### Extract to read
▬▬▬
By ROBERT TANNER, AP National Writer

Fighting to shed a few pounds and control that waistline? For the soaring number of Americans who are becoming dangerously overweight, states and cities across the country want to help.

With the U.S. Surgeon General calling obesity an epidemic, legislators nationwide are offering measures to encourage healthy food choices and ban the worst temptations.

Skeptics say government should stay away from trying to legislate something as personal as what we eat. But supporters say they can't ignore a growing public health problem or how it drives the ever-rising cost of health care.

Few ideas have become law yet. But states have considered scores of bills this year that would, among other things: get kids exercising; warn restaurant eaters about fat, sugar and cholesterol on the menu; and, ban sugary sodas and fattening chips from school vending machines.

In a Louisiana experiment, the state will pay for a few government employees' gastric bypass surgery — or stomach stapling — to see if it reduces health care costs.

"As a country, we have to wake up. We are in an epidemic," said Nevada state Sen. Valerie Wiener, who has had her own battles with weight but now is a champion weightlifter.

She heads a state committee gathering data on obesity, and how the legislature, food companies, the health care system and schools can act. "We're all paying the price," she said.

Under the laws that have passed, states will:

_Test the BMI — body-mass index, a ratio of height to weight — of students in six Arkansas schools, and send results home. Pediatricians say regular tests like this should be performed nationwide to track children at risk of becoming obese.

_Ban junk food from vending machines in California. New York City, in an administrative decision, banned hard candy, doughnuts, soda and salty chips from its vending machines.

_Require physical education programs in Louisiana schools, and encourage it in Arkansas and Mississippi. Though once a staple, such daily classes are now only required by state law in Illinois; other states let local officials decide or require exercise less often.
▬▬▬
### Dataset entries
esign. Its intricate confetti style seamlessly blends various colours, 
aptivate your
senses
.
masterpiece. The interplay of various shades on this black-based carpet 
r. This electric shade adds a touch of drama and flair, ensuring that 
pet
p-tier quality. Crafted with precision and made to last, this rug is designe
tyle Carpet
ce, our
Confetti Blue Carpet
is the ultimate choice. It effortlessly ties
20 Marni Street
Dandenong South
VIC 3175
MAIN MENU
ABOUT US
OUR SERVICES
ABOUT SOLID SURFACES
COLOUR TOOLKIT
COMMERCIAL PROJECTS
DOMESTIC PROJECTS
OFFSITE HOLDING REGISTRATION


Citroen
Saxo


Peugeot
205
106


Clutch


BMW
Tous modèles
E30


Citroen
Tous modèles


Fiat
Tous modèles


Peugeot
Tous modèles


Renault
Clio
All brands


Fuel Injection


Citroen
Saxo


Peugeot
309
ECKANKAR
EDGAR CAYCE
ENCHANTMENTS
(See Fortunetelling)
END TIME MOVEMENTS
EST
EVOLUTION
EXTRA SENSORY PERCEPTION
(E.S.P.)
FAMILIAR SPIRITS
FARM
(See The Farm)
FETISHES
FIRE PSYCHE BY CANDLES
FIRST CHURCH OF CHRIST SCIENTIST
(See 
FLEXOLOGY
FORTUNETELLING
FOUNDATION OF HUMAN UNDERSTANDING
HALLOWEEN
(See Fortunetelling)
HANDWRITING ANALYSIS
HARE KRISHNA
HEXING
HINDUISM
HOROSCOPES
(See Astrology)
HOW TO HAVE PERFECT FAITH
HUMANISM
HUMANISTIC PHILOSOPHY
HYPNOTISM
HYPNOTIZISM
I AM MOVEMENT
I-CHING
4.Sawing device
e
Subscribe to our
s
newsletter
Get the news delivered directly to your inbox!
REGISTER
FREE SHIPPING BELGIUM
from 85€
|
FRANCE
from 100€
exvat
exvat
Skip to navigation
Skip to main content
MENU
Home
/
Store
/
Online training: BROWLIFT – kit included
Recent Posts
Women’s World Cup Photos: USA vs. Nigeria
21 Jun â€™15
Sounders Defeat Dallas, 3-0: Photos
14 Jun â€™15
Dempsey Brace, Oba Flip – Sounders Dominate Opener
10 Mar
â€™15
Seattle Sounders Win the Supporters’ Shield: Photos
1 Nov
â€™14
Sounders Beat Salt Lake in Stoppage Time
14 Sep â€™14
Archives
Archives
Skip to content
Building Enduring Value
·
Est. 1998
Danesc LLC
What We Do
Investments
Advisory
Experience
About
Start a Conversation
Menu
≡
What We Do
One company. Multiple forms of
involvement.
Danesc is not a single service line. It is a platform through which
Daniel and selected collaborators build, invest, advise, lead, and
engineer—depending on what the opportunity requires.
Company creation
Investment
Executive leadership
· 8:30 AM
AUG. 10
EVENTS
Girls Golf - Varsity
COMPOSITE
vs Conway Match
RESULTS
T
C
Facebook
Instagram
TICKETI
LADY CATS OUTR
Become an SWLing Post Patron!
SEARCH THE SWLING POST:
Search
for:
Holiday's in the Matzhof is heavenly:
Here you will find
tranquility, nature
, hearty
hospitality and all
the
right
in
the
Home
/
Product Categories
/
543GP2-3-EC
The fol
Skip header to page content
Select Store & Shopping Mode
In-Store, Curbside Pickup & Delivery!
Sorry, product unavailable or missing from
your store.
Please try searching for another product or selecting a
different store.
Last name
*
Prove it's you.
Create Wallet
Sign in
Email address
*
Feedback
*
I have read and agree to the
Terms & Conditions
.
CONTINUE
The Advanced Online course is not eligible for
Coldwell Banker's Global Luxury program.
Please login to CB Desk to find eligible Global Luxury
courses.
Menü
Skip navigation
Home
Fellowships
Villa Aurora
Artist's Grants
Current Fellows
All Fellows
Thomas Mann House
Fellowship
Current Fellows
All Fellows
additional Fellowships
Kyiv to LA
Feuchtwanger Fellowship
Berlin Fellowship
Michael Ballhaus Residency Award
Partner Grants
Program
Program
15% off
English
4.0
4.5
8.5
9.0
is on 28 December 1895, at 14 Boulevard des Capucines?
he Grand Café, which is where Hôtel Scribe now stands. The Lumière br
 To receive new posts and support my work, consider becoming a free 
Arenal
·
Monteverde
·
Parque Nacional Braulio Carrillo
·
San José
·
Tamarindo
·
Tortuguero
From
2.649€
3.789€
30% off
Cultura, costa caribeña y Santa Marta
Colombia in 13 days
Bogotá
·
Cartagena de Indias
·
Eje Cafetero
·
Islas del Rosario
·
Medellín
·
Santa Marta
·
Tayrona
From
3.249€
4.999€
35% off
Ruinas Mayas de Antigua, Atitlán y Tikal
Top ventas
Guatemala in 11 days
▬▬▬
### Task set
[a] In the article on state efforts against obesity, duplicate the passage word for word. Begin at "Under the laws" and stop after "its vending machines.".
[b] According to the article on state obesity measures, in which state does state law now require daily physical education classes?
[c] Resume the article on state and city measures against obesity and continue it from its last sentence.

### Responses to the tasks
[a]
Under the laws that have passed, states will:

_Test the BMI — body-mass index, a ratio of height to weight — of students in six Arkansas schools, and send results home. Pediatricians say regular tests like this should be performed nationwide to track children at risk of becoming obese.

_Ban junk food from vending machines in California. New York City, in an administrative decision, banned hard candy, doughnuts, soda and salty chips from its vending machines.

[b] Illinois

[c]
Public campaigns aimed at getting people to change their eating habits also remain popular. Billboards across West Virginia, featuring photos of bulging stomachs and couch potatoes, exhort people to "Put Down Chips & Trim Those Hips." Houston, Philadelphia and San Antonio, Texas have started "get fit" drives.

The statistics show the need for such efforts. The number of obese adults has doubled in 20 years, and is now up to nearly 59 million people, or almost a third of all American adults.

Childhood obesity has tripled, with one child in six considered obese.

As the pounds add up, so do the health care costs, because obesity is linked to diabetes, heart disease, and deaths from cancer — among other ailments.

West Virginia found that, for state employees, costs for obesity have more than doubled since 1995, rising from $37 million to $78 million, now nearly a fifth of the employees' $400 million health plan.

Still, some are critical both of the statistics and the proposals.



"There's a lot of fear and hysteria," said Mike Burita at the Center for Consumer Freedom, an advocacy group for the restaurant and food industry. "We're allowing government and these public health groups to dictate our food choices to us."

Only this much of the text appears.